Non-heart beating organ donation: old procurement strategy—new ethical problems

  1. M D D Bell
  1. Correspondence to:
 Dr M D D Bell, Consultant in Intensive Care, The General Infirmary at Leeds, Great George Street, Leeds LS1 3EX, UK; 
 dom{at}wybells.freeserve.co.uk
  • Accepted 26 March 2003
  • Revised 8 November 2002

Abstract

The imbalance between supply of organs for transplantation and demand for them is widening. Although the current international drive to re-establish procurement via non-heart beating organ donation/donor (NHBOD) is founded therefore on necessity, the process may constitute a desirable outcome for patient and family when progression to brain stem death (BSD) does not occur and conventional organ retrieval from the beating heart donor is thereby prevented.

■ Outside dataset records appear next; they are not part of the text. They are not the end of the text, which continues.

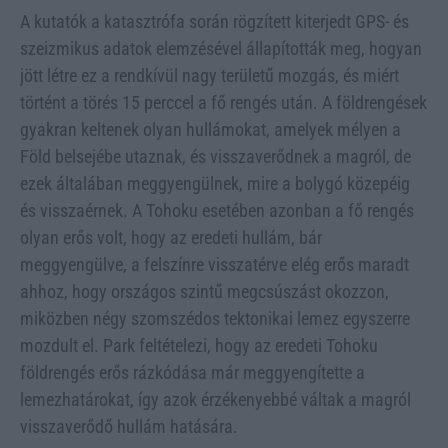
A kutatók a katasztrófa során rögzített kiterjedt GPS- és
szeizmikus adatok elemzésével állapították meg, hogyan
jött létre ez a rendkívül nagy területű mozgás, és miért
történt a törés 15 perccel a fő rengés után. A földrengések
gyakran keltenek olyan hullámokat, amelyek mélyen a
Föld belsejébe utaznak, és visszaverődnek a magról, de
ezek általában meggyengülnek, mire a bolygó közepéig
és visszaérnek. A Tohoku esetében azonban a fő rengés
olyan erős volt, hogy az eredeti hullám, bár
meggyengülve, a felszínre visszatérve elég erős maradt
ahhoz, hogy országos szintű megcsúszást okozzon,
miközben négy szomszédos tektonikai lemez egyszerre
mozdult el. Park feltételezi, hogy az eredeti Tohoku
földrengés erős rázkódása már meggyengítette a
lemezhatárokat, így azok érzékenyebbé váltak a magról
visszaverődő hullám hatására.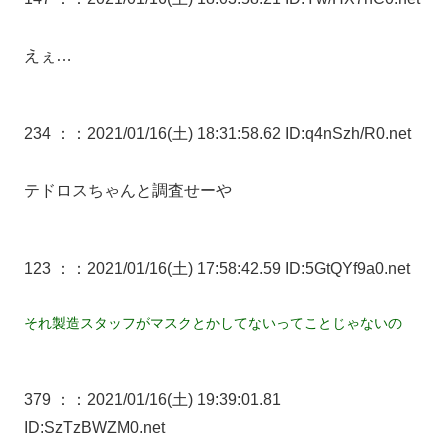
えぇ…
234 ：
：2021/01/16(土) 18:31:58.62 ID:q4nSzh/R0.net
テドロスちゃんと調査せーや
123 ：
：2021/01/16(土) 17:58:42.59 ID:5GtQYf9a0.net
それ製造スタッフがマスクとかしてないってことじゃないの
379 ：
：2021/01/16(土) 19:39:01.81
ID:SzTzBWZM0.net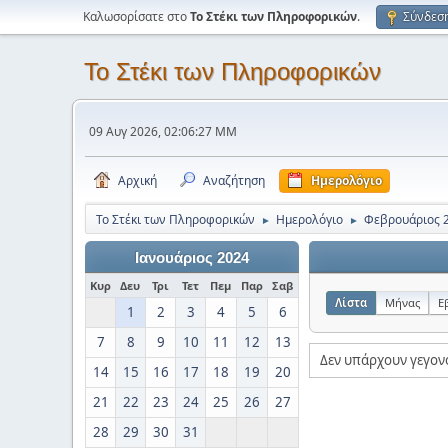
Καλωσορίσατε στο
Το Στέκι των Πληροφορικών
.
Σύνδεσ
Το Στέκι των Πληροφορικών
09 Αυγ 2026, 02:06:27 ΜΜ
Αρχική
Αναζήτηση
Ημερολόγιο
Το Στέκι των Πληροφορικών
Ημερολόγιο
Φεβρουάριος 
►
►
Ιανουάριος 2024
Κυρ
Δευ
Τρι
Τετ
Πεμ
Παρ
Σαβ
Λίστα
Μήνας
Ε
1
2
3
4
5
6
7
8
9
10
11
12
13
Δεν υπάρχουν γεγον
14
15
16
17
18
19
20
21
22
23
24
25
26
27
28
29
30
31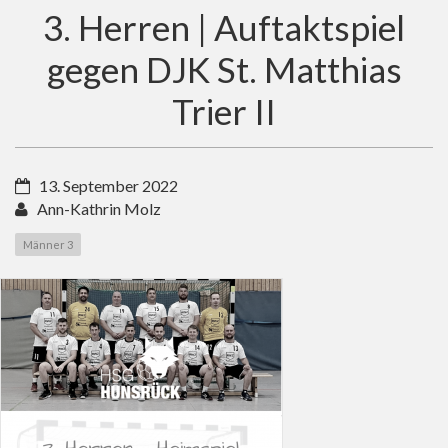
3. Herren | Auftaktspiel
gegen DJK St. Matthias
Trier II
13. September 2022
Ann-Kathrin Molz
Männer 3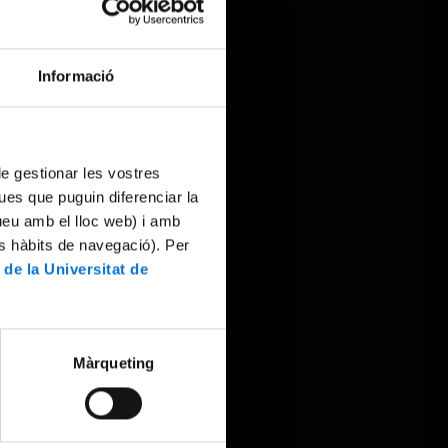
Informació
 de gestionar les vostres
ues que puguin diferenciar la
tueu amb el lloc web) i amb
es hàbits de navegació). Per
 de la Universitat de
Màrqueting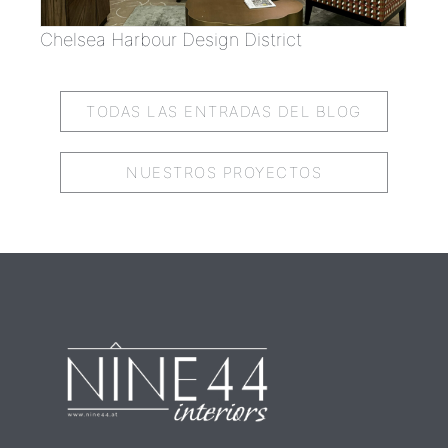
Chelsea Harbour Design District
TODAS LAS ENTRADAS DEL BLOG
NUESTROS PROYECTOS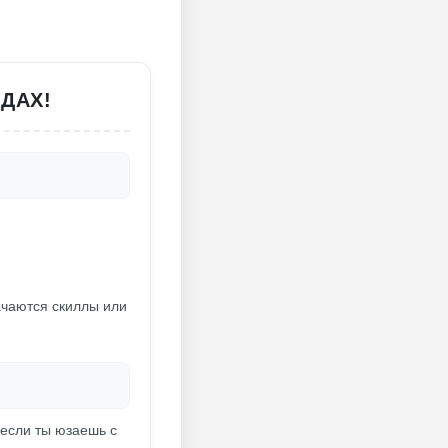
ОДАХ!
качаются скиллы или
 если ты юзаешь с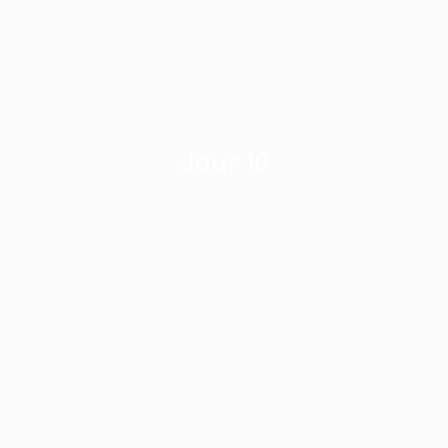
Jour 10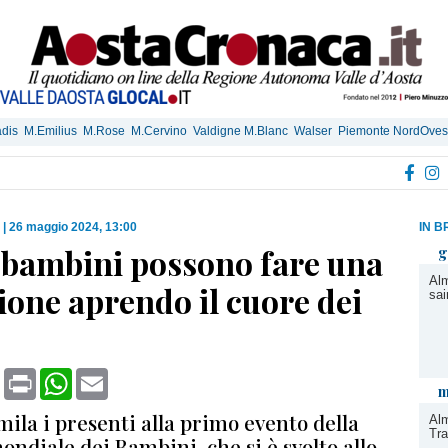
dis
M.Emilius
M.Rose
M.Cervino
Valdigne M.Blanc
Walser
Piemonte NordOves
|
26 maggio 2024, 13:00
IN B
I bambini possono fare una
g
Alm
ione aprendo il cuore dei
sai
book
X
Print
WhatsApp
Email
m
ila i presenti alla primo evento della
Alm
Tra
ndiale dei Bambini, che si è svolto allo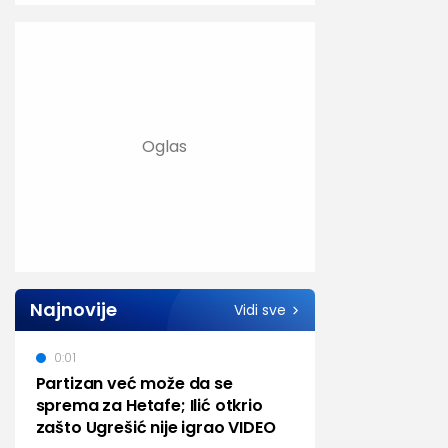
Najnovije
Vidi sve
0:01
Partizan već može da se
sprema za Hetafe; Ilić otkrio
zašto Ugrešić nije igrao VIDEO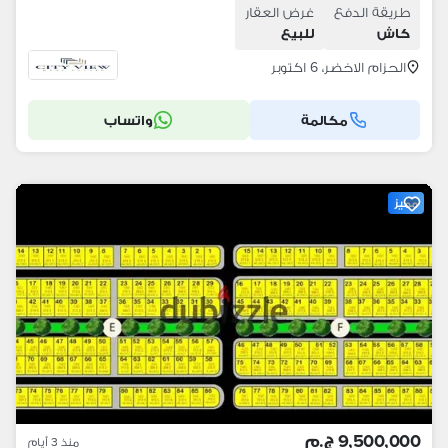
طريقة الدفع
غرض العقار
كاش
للبيع
الحزام الاخضر، 6 اكتوبر
مكالمة
واتساب
مميز
9,500,000 ج.م
منذ 3 أيام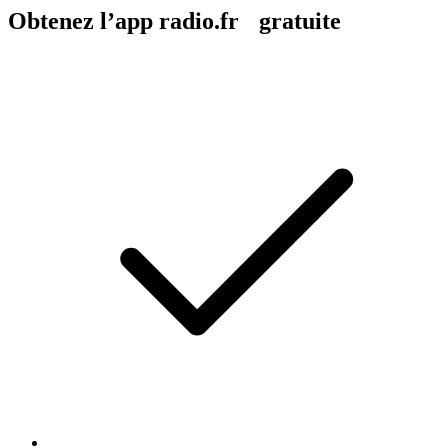
Obtenez l’app radio.fr gratuite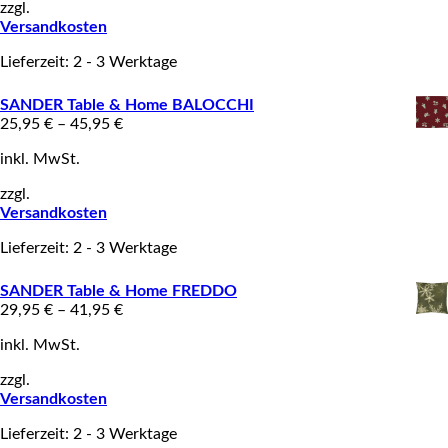
zzgl.
Versandkosten
Lieferzeit: 2 - 3 Werktage
SANDER Table & Home BALOCCHI
25,95
€
–
45,95
€
inkl. MwSt.
zzgl.
Versandkosten
Lieferzeit: 2 - 3 Werktage
SANDER Table & Home FREDDO
29,95
€
–
41,95
€
inkl. MwSt.
zzgl.
Versandkosten
Lieferzeit: 2 - 3 Werktage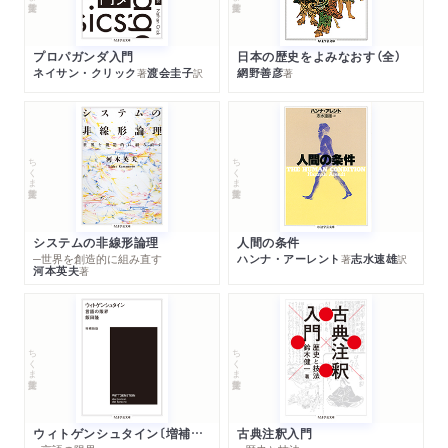
プロパガンダ入門
日本の歴史をよみなおす（全）
ネイサン・クリック
渡会圭子
網野善彦
著
訳
著
ちくま学芸文庫
ちくま学芸文庫
システムの非線形論理
人間の条件
─世界を創造的に組み直す
ハンナ・アーレント
志水速雄
著
訳
河本英夫
著
ちくま学芸文庫
ちくま学芸文庫
ウィトゲンシュタイン〔増補新版〕
古典注釈入門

The literature accounts of this practice, however, raise concerns that risk jeopardising professional and public confidence in the broader transplant programme. This article focuses on these clinical, ethical, and legal issues in the context of other approaches aimed at increasing donor numbers. The feasibility of introducing such an initiative will hinge on the ability to reassure patients, families, attendant staff, professional bodies, the wider public, law enforcement agencies, and the media that practitioners are working within explicit guidelines which are both ethically and legally defensible.